**TEXTE À LIRE:**
Monsieur le président, monsieur le secrétaire d’État, mes chers collègues, permettez-moi de commencer par quelques remarques de contexte.

Alors que la révision constitutionnelle du 23 juillet 2008 a prévu de nombreuses lois organiques, l’ordre dans lequel ces différentes lois sont présentées au Parlement n’est pas anodin. Comme par hasard en effet, __la première a été celle qui permettait aux ministres de retrouver leur siège de parlementaires__.

Le fait que cette disposition soit rétroactive – puisqu’elle s’applique aux ministres en poste – est particulièrement choquant. La manière urgente avec laquelle la majorité a mis cette disposition en œuvre montre jusqu’où elle est capable d’aller, dans les petits arrangements entre amis, pour faciliter le prochain remaniement gouvernemental. Mais voilà : le Conseil constitutionnel a un tout petit peu freiné ce tour de passe-passe, en rendant obligatoire de nouvelles élections au cas où le ministre remercié ne souhaiterait pas redevenir parlementaire. Il n’y aura donc pas – et c’est heureux – deux catégories de parlementaires : ceux qui doivent se faire élire et ceux qui auraient pu se contenter d’attendre au chaud la place laissée par la promotion éclair, mais momentanée, au Gouvernement d’un titulaire un peu trop encombrant.

L’urgence a aussi été déclarée pour __le charcutage des circonscriptions législatives__, le tout, bien sûr, sous couvert de l’application de l’article 25 de la Constitution concernant la nouvelle commission indépendante appelée à donner un avis public. Cependant, là encore, le Conseil constitutionnel a émis des réserves qui vont contrarier quelque peu vos options.

Les éléments de censure constitutionnelle ne garantissent malheureusement pas que le redécoupage à venir respectera l’ensemble de la diversité politique du pays, mais les tripatouillages sur la taille des circonscriptions devraient toutefois être limités, puisque le Conseil a réaffirmé que le critère premier était l’équité en termes de représentation du nombre d’habitants.

**SÉRIE DE TÂCHES:**
1) Dressez la liste de toutes les personnes auxquelles l'orateur s'adresse dans la première phrase du texte.
2) Reproduisez tout le passage du texte qui va de « Monsieur le président, monsieur » jusqu'à « siège de parlementaires__. ».
Les entrées qui suivent n'ont aucun rôle à jouer ici.

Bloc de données
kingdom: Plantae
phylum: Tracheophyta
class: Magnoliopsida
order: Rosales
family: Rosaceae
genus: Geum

* * *

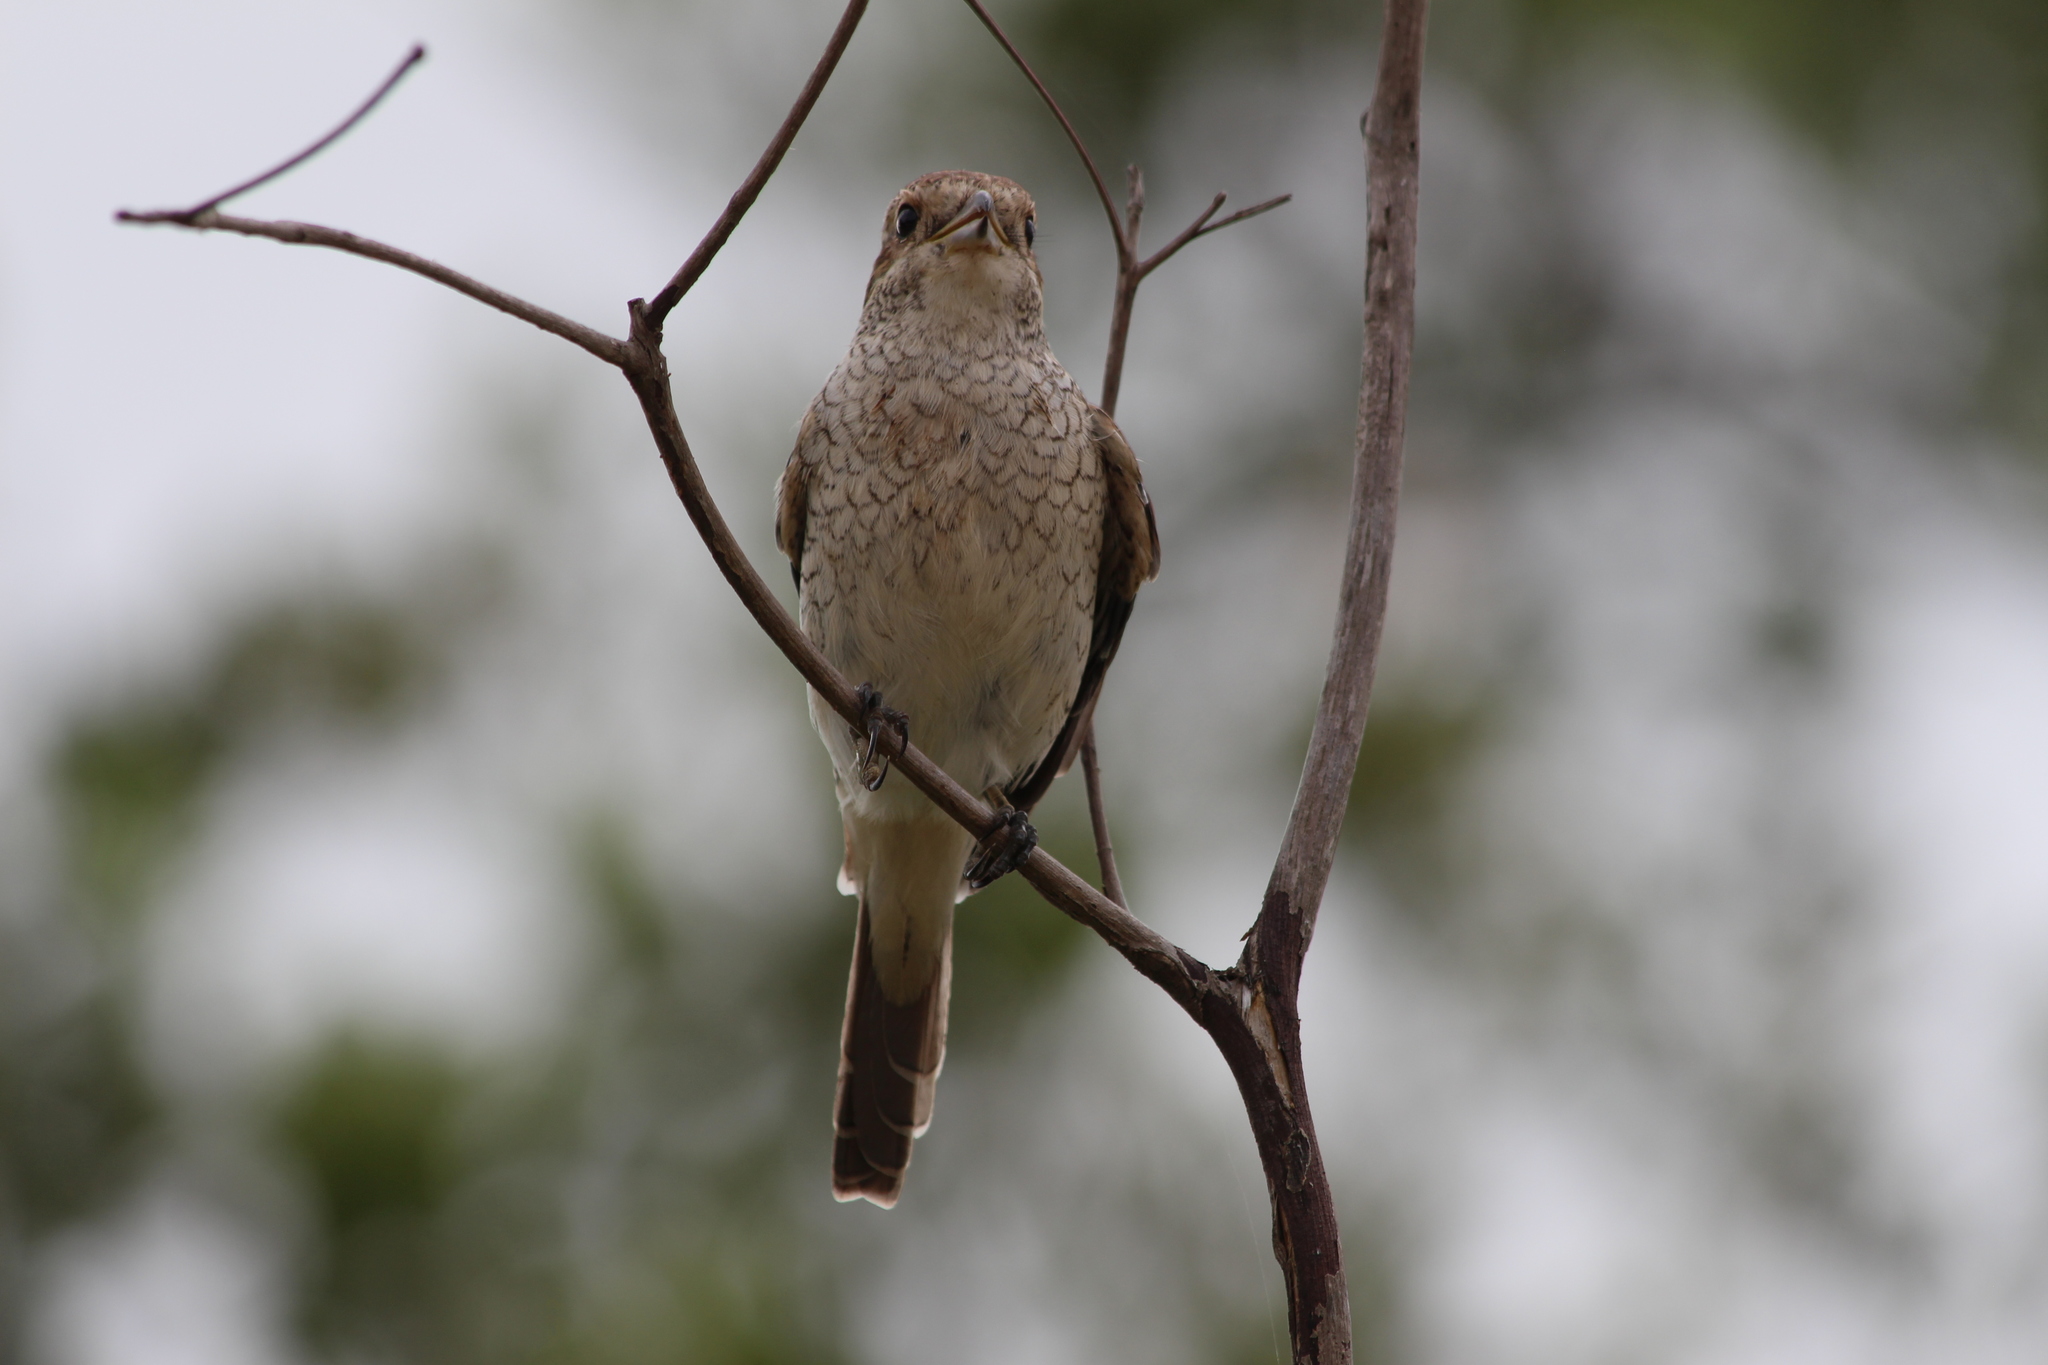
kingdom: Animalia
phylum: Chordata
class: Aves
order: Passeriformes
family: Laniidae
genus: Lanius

**RÉSULTATS:**
1)
- Monsieur le président
- Monsieur le secrétaire d'État
- Mes chers collègues

2)
Monsieur le président, monsieur le secrétaire d’État, mes chers collègues, permettez-moi de commencer par quelques remarques de contexte.

Alors que la révision constitutionnelle du 23 juillet 2008 a prévu de nombreuses lois organiques, l’ordre dans lequel ces différentes lois sont présentées au Parlement n’est pas anodin. Comme par hasard en effet, __la première a été celle qui permettait aux ministres de retrouver leur siège de parlementaires__.